** Opening Selected text block **

# Floating plants



## Ricker (Nov 23, 2007)

So I have some plants and some of them have detached from the gravel and are now floating. Is this ok cause it seems my fish love them floating because they hide in them. and also my baby snail loves it to.


----------



## emc7 (Jul 23, 2005)

What kind of plants? just gravel, not anything special? I don't think plants get much out of gravel, so floating is no worse. Are the rest of the plants on the bottom getting enough light?


----------



## Ricker (Nov 23, 2007)

OH yes all my plants are getting light in fact my plants that are rooted down have grown about 2 inches in a month about to have to cut them they are about ready to touch the bulbs.


----------



## tois87 (Dec 26, 2007)

i have a few plants that wont stay where i put them and my fish quite like it i don't worry about it the plants still doing its job it just wont grow well.


----------



## jones57742 (Sep 8, 2007)

TheChosenTanker said:


> So I have some plants and some of them have detached from the gravel and are now floating. Is this ok cause it seems my fish love them floating because they hide in them. and also my baby snail loves it to.


I have been there several times.

As long as the plants are green then, IMHO, no problem.

Several (I cannot remember them now) plants which the literature reports to be planted will not only be green but will thrive, multiply and produce roots (or at least did in my tank).

These "offshoots" with roots can then be planted.

TR


----------

** Closing Selected text block **

* **Exercise requirements**:
[a] List every distinct username that appears in a post header of the floating plants thread.
[b] Write out the floating plants thread from "## tois87 (Dec" to "(Sep 8, 2007)", switching "fish" to "guppies".
The data after this thread isn't needed for anything here.

** Opening Stored data block **

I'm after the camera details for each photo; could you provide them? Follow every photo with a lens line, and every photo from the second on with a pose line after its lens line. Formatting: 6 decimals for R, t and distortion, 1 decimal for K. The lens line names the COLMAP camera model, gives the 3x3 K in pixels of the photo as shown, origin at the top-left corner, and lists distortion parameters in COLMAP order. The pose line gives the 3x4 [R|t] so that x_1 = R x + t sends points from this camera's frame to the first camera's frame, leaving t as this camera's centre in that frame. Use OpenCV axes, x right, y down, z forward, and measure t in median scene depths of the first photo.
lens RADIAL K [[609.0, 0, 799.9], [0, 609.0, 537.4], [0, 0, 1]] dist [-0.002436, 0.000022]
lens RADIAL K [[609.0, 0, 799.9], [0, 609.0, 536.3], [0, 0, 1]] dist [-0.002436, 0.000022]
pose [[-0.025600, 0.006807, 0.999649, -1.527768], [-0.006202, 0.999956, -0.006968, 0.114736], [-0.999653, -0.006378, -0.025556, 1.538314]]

** Closing Stored data block **

* **Answers for the exercise**:
[a] Ricker, emc7, tois87, jones57742

[b]
## tois87 (Dec 26, 2007)

i have a few plants that wont stay where i put them and my guppies quite like it i don't worry about it the plants still doing its job it just wont grow well.


----------



## jones57742 (Sep 8, 2007)